# I need ' Top Quality' label manufacturer for smaller minimums?



## england1966 (Jul 1, 2012)

Hello folks,

I am looking for a label manufacturer who can create really nice woven labels, my artwork is simple but I need a good clean job and recommendations, I need somebody who can deal with smaller numbers at first!

Thanks


----------



## splathead (Dec 4, 2005)

Try Ebay. We've used them several times for woven labels and they were great.


----------



## england1966 (Jul 1, 2012)

i dont understand, Ebay itself? or a seller? do you have a link to somebody if it is a seller?

thanks


----------



## Rodney (Nov 3, 2004)

england1966 said:


> Hello folks,
> 
> I am looking for a label manufacturer who can create really nice woven labels, my artwork is simple but I need a good clean job and recommendations, I need somebody who can deal with smaller numbers at first!
> 
> Thanks


You may find that for the same price you'll pay for smaller quantities, you can get larger quantities from other vendors.

ClothingLabels4U.com does smaller quantities.
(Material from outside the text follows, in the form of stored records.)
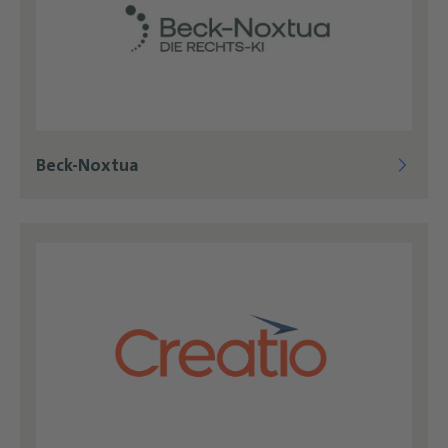
Beck-Noxtua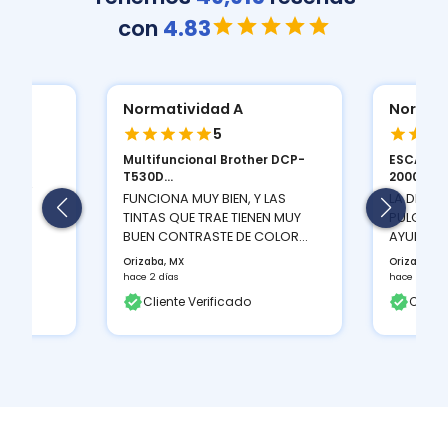
con
4.83
Normatividad A
Normat
5
Multifuncional Brother DCP-
ESCANER
ION
T530D...
2000 S...
 Y LA
FUNCIONA MUY BIEN, Y LAS
LA DENSI
TINTAS QUE TRAE TIENEN MUY
PULGADAS
BUEN CONTRASTE DE COLOR...
AYUDA A 
Orizaba, MX
Orizaba, M
hace 2 días
hace 2 días
Cliente Verificado
Client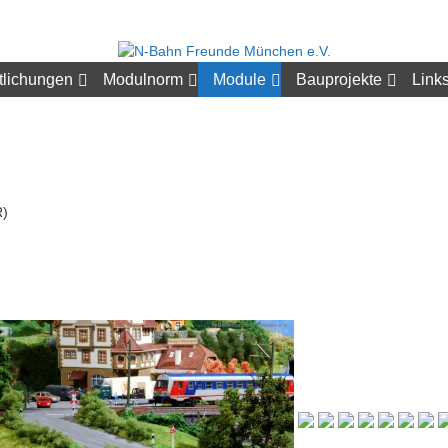
tlichungen
Modulnorm
Module
Bauprojekte
Link
R)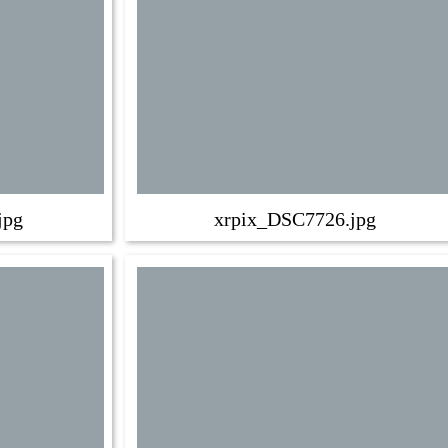
jpg
xrpix_DSC7726.jpg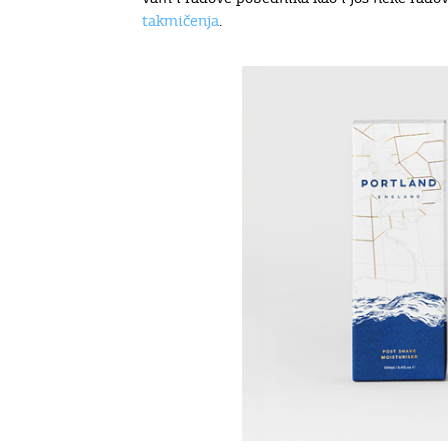
takmičenja
.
CruzLabel.com is another good company.

LuckyLabel.com is another company members have had good experience with.


----------



## splathead (Dec 4, 2005)

england1966 said:


> i dont understand, Ebay itself? or a seller? do you have a link to somebody if it is a seller?
> 
> thanks


Search 'woven label' on ebay for a list of sellers.


----------



## Topdigitizing (Sep 12, 2012)

Try Embroidery product, i know this company do woven lebel and other promotional products. I have used them before. Hope can help you


----------